The Trump administration has withdrawn from the United Nations' New York Declaration for Refugees and Migrants, a nonbinding global compact designed to codify how nations treat migrants and refugees. U.S. officials said they would boycott negotiations for the agreement because it conflicted with President Donald Trump's stances on immigration.
On Nov. 2, the U.S. Mission informed the U.N. that it would not participate in a meeting among international leaders to negotiate the migrant compact. U.S. Ambassador to the U.N. Nikki Haley announced that the Trump administration would pull out of the agreement.
"America is proud of our immigrant heritage and our long-standing moral leadership in providing support to migrant and refugee populations across the globe," Haley said in a statement. "But our decisions on immigration policies must always be made by Americans and Americans alone."
U.S. Secretary of State Rex Tillerson asserted that the compact would have undermined the Trump administration's immigration policies.
"While we will continue to engage on a number of fronts at the United Nations, in this case, we simply cannot in good faith support a process that could undermine the sovereign right of the United States to enforce our immigration laws and secure our borders," Tillerson said.
In September 2016, 193 U.N. nations adopted the migrant compact. The global declaration sought to create international cooperation to address the worldwide refugee crisis. The U.N. refugee agency currently estimates that roughly 65 million people around the world have been displaced by climate change, poverty or war, including over 22 million refugees.

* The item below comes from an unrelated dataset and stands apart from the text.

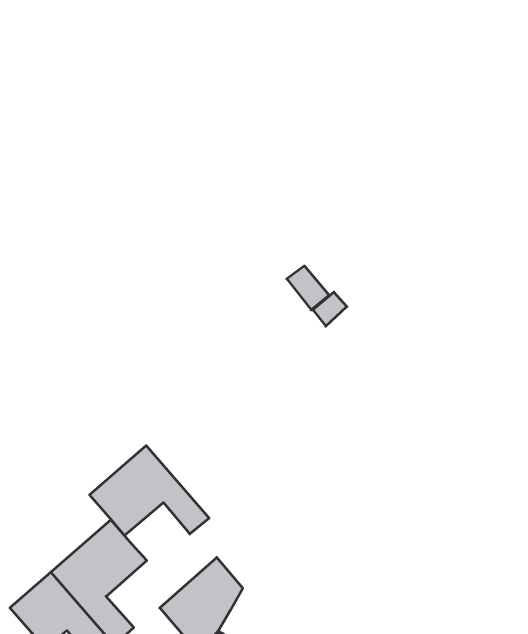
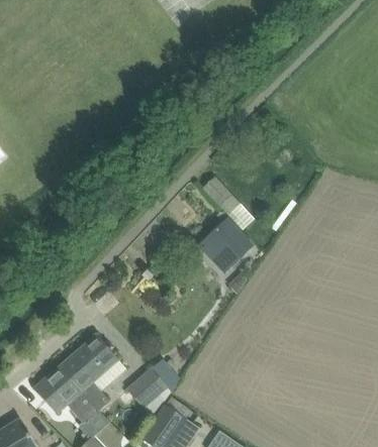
building: none -> [202,218,253,273]
building: [90,446,209,536] -> none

At the time, U.N. High Commissioner for Refugees head Filippo Grandi asserted that the declaration would help secure the human rights of migrants worldwide, according to Newsweek.

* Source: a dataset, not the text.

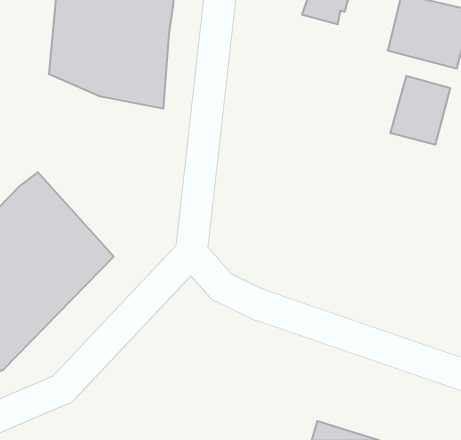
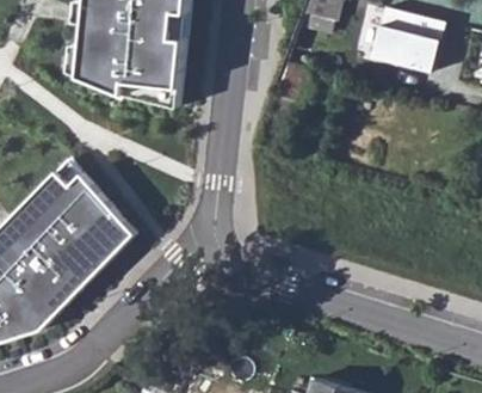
building: [390,76,450,145] -> none

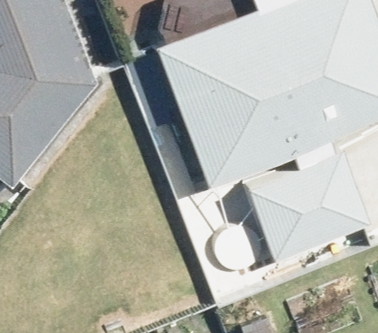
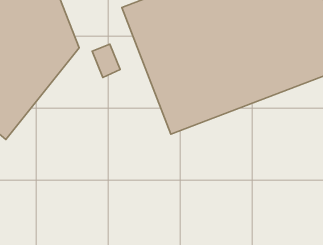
building: [243,142,368,254] -> none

Grandi stated that the migrant compact would address "what has been a perennial gap in the international protection system -- that of truly sharing responsibility for refugees."

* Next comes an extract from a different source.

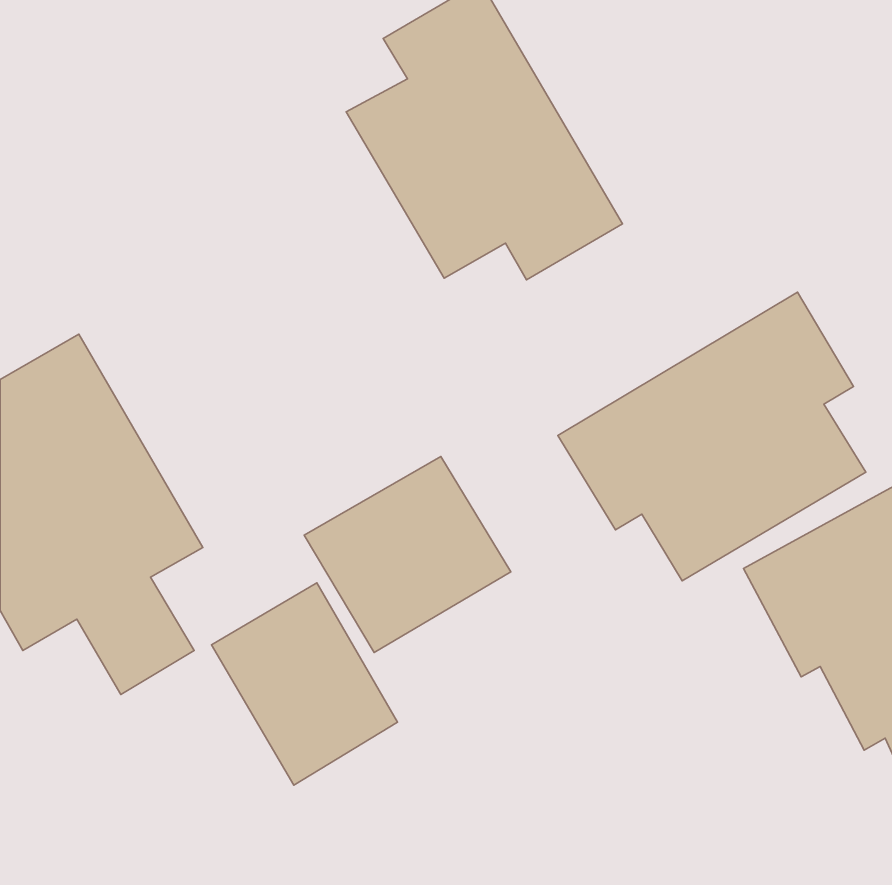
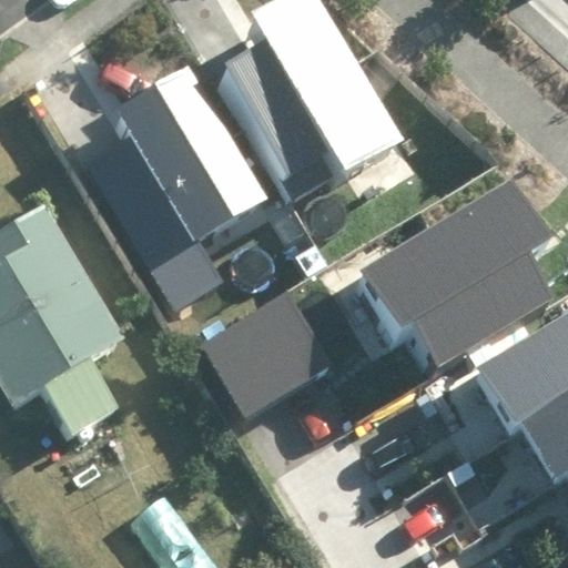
building: none -> [85,68,265,303]
building: [212,583,397,785] -> none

U.N. countries will negotiate details of the declaration from Dec. 4 to 6 in Puerto Vallarta, Mexico.
White House policy adviser Stephen Miller reportedly spearheaded efforts for the U.S. to pull out from the declaration. Tillerson and White House Chief of Staff John Kelly both supported the withdrawal. Haley was the only official to oppose leaving the compact and was overruled by Trump himself, Foreign Policy reports.
In his first week in office, Trump attempted to temporarily prohibit the entry of any international refugees into the U.S. via executive order, but the order faced pushback from courts and was not implemented until a Supreme Court decision in June, Reuters reports. The Trump administration has proposed allowing only 45,000 refugees to enter the U.S. in 2018.
U.N. General Assembly President Miroslav Lajcak urged the Trump administration to reconsider its participation in the migrant compact, NBC News reports.
"The role of the United States in this process is critical as it has historically and generously welcomed people from all across the globe and remains home to the largest number of international migrants in the world," Lajcak's spokesperson said in a statement. "As such, it has the experience and expertise to help ensure that this process leads to a successful outcome."